Die Kamera als digitaler Notizblock des Reporters – eine interessante Vorstellung angesichts immer kompakterer Videokameras, die eine ständig bessere Aufnahmequalität liefern und dabei einfach zu bedienen sind. Bei der Washington Post scheinen Jane Stevens Worte jetzt Gehör zu finden. Denn laut Washingtonian Online sind bereits 50 Reporter der Zeitung mit kleinen, digitalen Videokameras ausgestattet – und es werden mehr.

James Brady, executive editor der Washingtonpost.com, wird mit den Worten zitiert:

We would buy the cameras and give them to reporters to shoot still pictures, record voice, or shoot video. It’s a triple-threat device. It adds a whole different dimension than you can get on the print side.

Das Material landet aufbereit in Photos & Video auf der Website der Washington Post. Und sieht gar nicht mal schlecht aus.

(gefunden bei Medianerds.de)

SpokesmanReview.com, Videos

The Spokesman Review ist eine Zeitung im Nordwesten der USA mit einer Auflage irgendwo zwischen 100.000 und 250.000. Sie könnte vielen hiesigen Zeitungen als Vorbild dienen, wie man den schleichenden Prozess vom bedruckten Papier hinein ins Web zu einem vollständig multimedial arbeitenden Informations-Anbieter über die Jahre hinweg gestalten kann.

Unter anderem setzt die Zeitung auch auf individuell produzierte Videos – ein Trend, der sich in Deutschland so langsam erst bei einigen größeren Nachrichten-Sites durchsetzt.

Colin Mulvany war 17 Jahre lang als Fotograf für den Spokesman Review tätig – heute ist er Multimedia-Redakteur und hat Video für sich als neue Möglichkeit für das Storytelling entdeckt. Hauptsächlich veröffentlicht er seine Geschichten im Video Journal der Zeitung.

Wie sein Weg vom Fotografen zum Videographer und Multimedia-Redakteur aussah, welche Probleme unterwegs auftauchten, wie sich seine Arbeitsweisen verändert haben und mit welcher Technik er arbeitet, beschreibt er in einem lesenswerten Interview mit dem Online-Magazin Sports Shooter.
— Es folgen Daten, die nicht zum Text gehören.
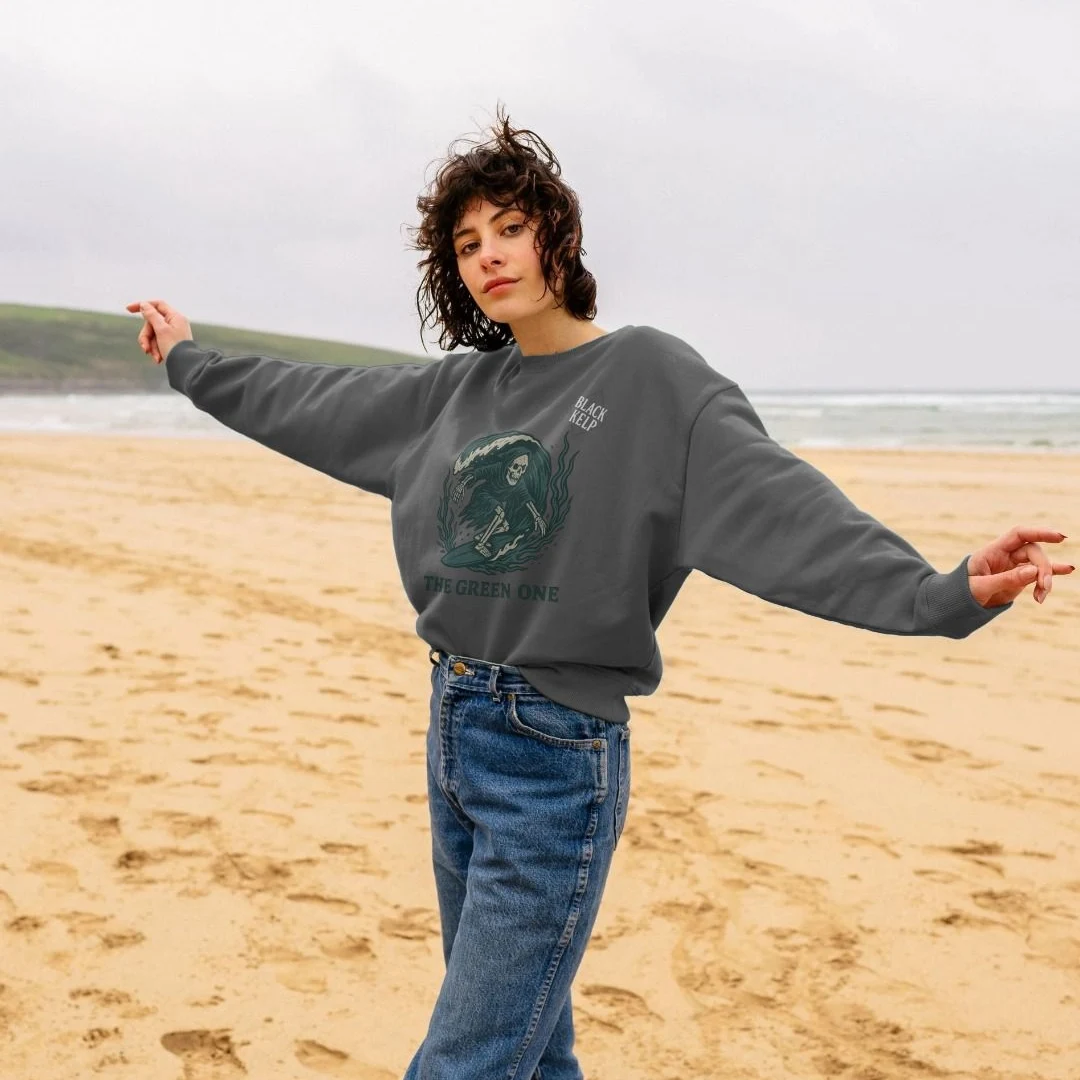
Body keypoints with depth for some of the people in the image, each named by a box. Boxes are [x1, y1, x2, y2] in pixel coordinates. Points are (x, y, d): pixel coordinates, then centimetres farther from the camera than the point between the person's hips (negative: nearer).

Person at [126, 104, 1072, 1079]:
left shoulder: (650, 376, -9)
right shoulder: (456, 390, 9)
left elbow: (776, 505, -20)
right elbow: (312, 404, 21)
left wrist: (941, 594, -33)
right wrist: (190, 361, 30)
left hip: (556, 754, -6)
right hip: (453, 736, 6)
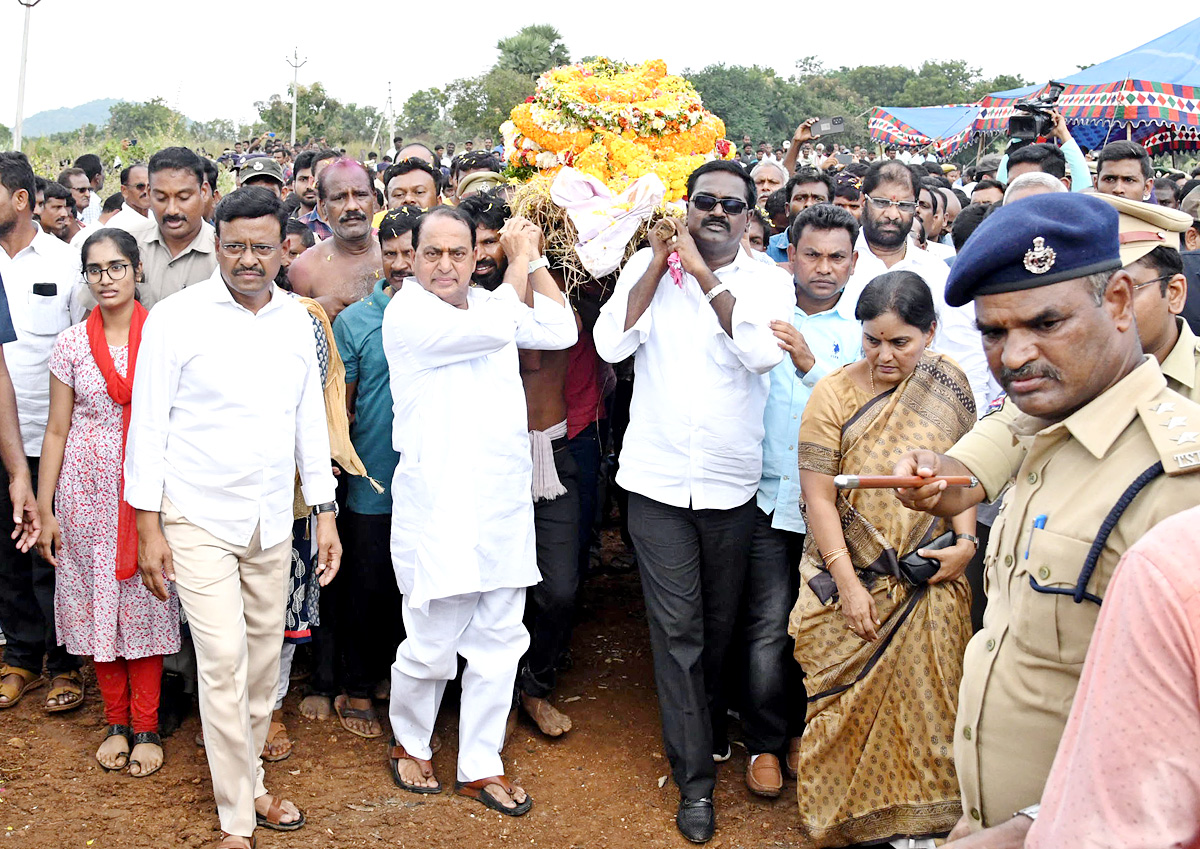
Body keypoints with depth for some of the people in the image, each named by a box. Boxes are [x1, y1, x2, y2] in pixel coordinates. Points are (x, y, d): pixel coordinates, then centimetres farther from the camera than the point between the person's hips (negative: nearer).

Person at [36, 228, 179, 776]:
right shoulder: (71, 344, 3)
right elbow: (57, 431, 5)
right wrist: (44, 510, 2)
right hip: (87, 491, 2)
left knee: (143, 602, 2)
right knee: (95, 603, 7)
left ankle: (146, 728, 14)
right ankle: (116, 723, 22)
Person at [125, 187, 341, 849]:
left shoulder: (297, 322, 5)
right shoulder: (175, 318, -7)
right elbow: (148, 426, -5)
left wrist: (325, 512, 10)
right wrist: (148, 527, -7)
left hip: (273, 521, 4)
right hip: (198, 520, -4)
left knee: (263, 661, 11)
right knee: (224, 664, -7)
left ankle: (248, 780, 30)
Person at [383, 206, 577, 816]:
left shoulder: (486, 303, 13)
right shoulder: (407, 314, -9)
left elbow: (561, 331, 10)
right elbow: (494, 328, -20)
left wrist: (534, 259, 7)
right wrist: (520, 255, -6)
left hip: (503, 502, 6)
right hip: (438, 506, -6)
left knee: (500, 641, 10)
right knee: (433, 644, 1)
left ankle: (480, 766, 24)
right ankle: (409, 744, 29)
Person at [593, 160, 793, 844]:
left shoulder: (768, 280, 1)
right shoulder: (649, 266, 4)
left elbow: (763, 351, -18)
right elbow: (612, 343, -10)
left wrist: (703, 273, -16)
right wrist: (660, 261, -11)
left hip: (733, 483, 1)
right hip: (658, 479, 0)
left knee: (720, 624, 15)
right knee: (677, 628, 0)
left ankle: (703, 724, 42)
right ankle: (696, 779, 10)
(gefunden bei Medianerds.de)

Google in a box

Ein schönes Beispiel für eine Zweitverwertung. Oder sollte ich sagen: Neuverwertung? Das Multimedia-Dossier „Google – die Macht einer Suchmaschine“ basiert auf einem Zapp-Spezial, das vor einigen Tagen im NDR lief und nun bei tagesschau.de in eine Media-Mix-Slideshow gepackt wurde; nach dem selben Prinzip, wie die Event-Box von sportschau.de. Ein durch und durch alltagstaugliches Format für die Redaktion, sicherlich nicht in einer Stunde produziert, aber dennoch die Möglichkeit, „mal schnell“ mit Videos zu arbeiten und nicht mehr länger nur zu experimentieren (den Video-Giganten im Hintergrund immer vorausgesetzt). Mehr davon!

Übrigens: Die besten Voraussetzungen, den Unterschied zu spüren, den Schritt nach vorn, den diese Art der journalistischen Umsetzung ausmacht, haben wohl die, die sich zuvor haben berieseln lassen, vom Filmbeitrag im Dritten, in voller Länge, spätabends, müde…

FIFA World Cup 2006 / Multimedia

Was tun, wenn man den Sieg der eigenen Mannschaft in Bild und Ton nacherzählen möchte, aber keine Rechte an den Bewegtbildern hat? Die Website der spanischen Tageszeitung Elpais.es baut z.B. aufwändige Infografiken, um die entscheidenden Spielzüge zu visualisieren. Das ganze – höchstemotional – unterlegt mit der Stimme eines enthusiastischen Reporters.

Ein paar Highlights der multimedialen WM-Berichterstattung sind bei Interactive Narratives verlinkt.